Primzahlen und Fraktale
Mathematiker sind schon seit jeher fasziniert von dem Phänomen der Primzahlen. Ein spezieller Aspekt dieser besonderen Zahlen ist dabei ihre Verteilung innerhalb der positiven reellen Zahlen. Dazu wird die Funktion π(x), definiert, die jeder reellen Zahl x die Anzahl π(x) der Primzahlen p angibt, für die gilt p ≤ x. Eine erste Abschätzung konnten 1896 unabhängig voneinander 1896 Jacques Salomon Hadamard und Charles-Jean de La Valée Poussin zeigen: π(x) verhält sich für x gegen unendlich wie x/ln(x). Nach eigener Erinnerung hatte Carl Friedrich Gauss dieselbe Vermutung schon 1792 bzw. 93 aufgestellt. Eine Verbesserung dieser Abschätzung gelingt durch das Eulersche logarithmische Integral Li(x)=∫dt/ln(t), welches von 2 bis x integriert wird. Diese Vermutung wurde als erstes von Carl Friedrich Gauß 1849 in einem Brief an Encke erwähnt und von Legendre 1798 formuliert.
Eine Beweisskizze dieser Vermutung beschrieb Terrence Tao im Jahr 2007 in seiner Vorlesung „Structure and randomness in the prime numbers“, die man als Musik der Primzahlen bezeichnen könnte: Man wendet die von Mangoldt Funktion an, die auf Nicht-Primzahl(potenzen) verschwindet und macht die so entstehende „Töne“ hörbar durch Anwenden der Fourier-Transformation.
Ganz im Geiste dieser Skizze wird hier die Zeichnung eines Bildes der Primzahlen angestrebt, dessen Ergebnis rechts dargestellt ist.
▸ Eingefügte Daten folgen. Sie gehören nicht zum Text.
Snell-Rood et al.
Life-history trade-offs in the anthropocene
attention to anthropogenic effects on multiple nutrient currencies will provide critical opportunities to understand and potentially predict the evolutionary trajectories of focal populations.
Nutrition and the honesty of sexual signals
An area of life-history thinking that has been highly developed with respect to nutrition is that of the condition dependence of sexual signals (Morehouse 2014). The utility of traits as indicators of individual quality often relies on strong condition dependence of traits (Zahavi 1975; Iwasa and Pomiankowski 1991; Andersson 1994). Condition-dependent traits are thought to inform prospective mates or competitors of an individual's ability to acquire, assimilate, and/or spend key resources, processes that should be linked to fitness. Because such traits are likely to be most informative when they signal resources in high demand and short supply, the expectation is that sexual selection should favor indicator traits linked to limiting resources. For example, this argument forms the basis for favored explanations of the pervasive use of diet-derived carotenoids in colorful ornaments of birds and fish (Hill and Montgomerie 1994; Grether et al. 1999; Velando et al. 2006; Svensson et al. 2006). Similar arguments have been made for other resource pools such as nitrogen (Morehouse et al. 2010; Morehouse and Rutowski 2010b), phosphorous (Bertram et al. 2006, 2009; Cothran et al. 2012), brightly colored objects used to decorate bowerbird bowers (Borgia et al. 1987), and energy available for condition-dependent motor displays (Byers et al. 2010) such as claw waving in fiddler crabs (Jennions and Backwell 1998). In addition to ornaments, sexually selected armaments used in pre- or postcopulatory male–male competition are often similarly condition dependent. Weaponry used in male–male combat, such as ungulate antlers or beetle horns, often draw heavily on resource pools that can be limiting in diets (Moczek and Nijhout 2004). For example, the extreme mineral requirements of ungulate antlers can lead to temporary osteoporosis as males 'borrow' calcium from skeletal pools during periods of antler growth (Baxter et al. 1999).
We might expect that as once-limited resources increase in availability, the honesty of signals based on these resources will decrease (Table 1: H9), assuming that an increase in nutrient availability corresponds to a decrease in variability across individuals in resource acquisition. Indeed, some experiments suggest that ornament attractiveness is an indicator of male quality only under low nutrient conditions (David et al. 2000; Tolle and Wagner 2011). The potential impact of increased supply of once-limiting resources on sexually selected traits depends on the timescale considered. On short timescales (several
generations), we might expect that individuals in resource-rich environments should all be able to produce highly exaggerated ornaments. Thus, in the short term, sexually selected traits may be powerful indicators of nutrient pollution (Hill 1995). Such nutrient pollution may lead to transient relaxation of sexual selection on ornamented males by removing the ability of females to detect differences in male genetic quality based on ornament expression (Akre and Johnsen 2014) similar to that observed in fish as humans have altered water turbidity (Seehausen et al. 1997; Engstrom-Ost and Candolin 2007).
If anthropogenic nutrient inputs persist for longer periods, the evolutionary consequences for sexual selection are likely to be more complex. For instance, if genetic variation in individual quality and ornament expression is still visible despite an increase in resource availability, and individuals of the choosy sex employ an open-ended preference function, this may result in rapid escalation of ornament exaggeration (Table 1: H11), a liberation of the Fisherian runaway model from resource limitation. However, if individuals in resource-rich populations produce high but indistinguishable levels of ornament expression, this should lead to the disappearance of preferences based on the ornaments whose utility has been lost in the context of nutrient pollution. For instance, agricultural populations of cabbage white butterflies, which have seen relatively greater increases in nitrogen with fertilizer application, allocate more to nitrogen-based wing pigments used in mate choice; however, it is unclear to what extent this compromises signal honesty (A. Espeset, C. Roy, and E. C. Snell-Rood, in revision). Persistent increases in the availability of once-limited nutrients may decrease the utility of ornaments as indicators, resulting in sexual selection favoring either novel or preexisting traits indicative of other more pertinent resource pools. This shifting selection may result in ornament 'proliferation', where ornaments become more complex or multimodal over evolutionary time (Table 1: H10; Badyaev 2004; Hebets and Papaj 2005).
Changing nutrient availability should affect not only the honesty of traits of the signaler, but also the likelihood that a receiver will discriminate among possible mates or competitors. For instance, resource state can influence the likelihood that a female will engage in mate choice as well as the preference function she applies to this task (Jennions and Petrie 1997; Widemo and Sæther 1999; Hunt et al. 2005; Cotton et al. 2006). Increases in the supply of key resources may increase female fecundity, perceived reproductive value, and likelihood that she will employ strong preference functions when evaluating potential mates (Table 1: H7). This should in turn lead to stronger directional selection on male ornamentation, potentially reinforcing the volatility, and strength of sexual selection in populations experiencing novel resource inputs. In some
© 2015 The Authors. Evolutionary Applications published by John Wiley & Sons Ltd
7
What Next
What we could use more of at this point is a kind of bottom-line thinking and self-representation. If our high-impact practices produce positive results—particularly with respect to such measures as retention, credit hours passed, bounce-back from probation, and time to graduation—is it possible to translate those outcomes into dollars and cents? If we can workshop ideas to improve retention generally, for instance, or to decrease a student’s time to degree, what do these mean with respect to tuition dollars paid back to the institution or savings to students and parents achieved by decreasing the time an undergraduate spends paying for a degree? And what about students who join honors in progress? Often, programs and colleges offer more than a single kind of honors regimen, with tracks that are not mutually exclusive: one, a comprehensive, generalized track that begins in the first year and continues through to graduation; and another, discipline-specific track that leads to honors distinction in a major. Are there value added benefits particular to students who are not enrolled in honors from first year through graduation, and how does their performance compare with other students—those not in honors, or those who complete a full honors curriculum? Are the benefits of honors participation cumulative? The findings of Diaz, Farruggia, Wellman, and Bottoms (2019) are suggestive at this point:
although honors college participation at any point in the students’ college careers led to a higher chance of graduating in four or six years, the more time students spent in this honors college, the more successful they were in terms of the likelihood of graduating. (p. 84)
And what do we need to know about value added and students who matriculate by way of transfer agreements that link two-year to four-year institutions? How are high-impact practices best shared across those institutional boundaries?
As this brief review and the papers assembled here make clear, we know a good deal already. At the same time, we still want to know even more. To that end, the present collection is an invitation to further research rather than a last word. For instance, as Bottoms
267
Dies geschieht, indem ein weiterer Zugang zur Approximation der Primzahl zählenden Funktion π(x) verfolgt wird, der auf einer additiven Funktion beruht. Zusammen mit Fourier-Polygonen, die im Kontext von regularisierenden Polygontransformationen zur Anwendung kommen, können fraktale Primzahlpolygone and fraktale Primzahlkurven abgeleitet werden.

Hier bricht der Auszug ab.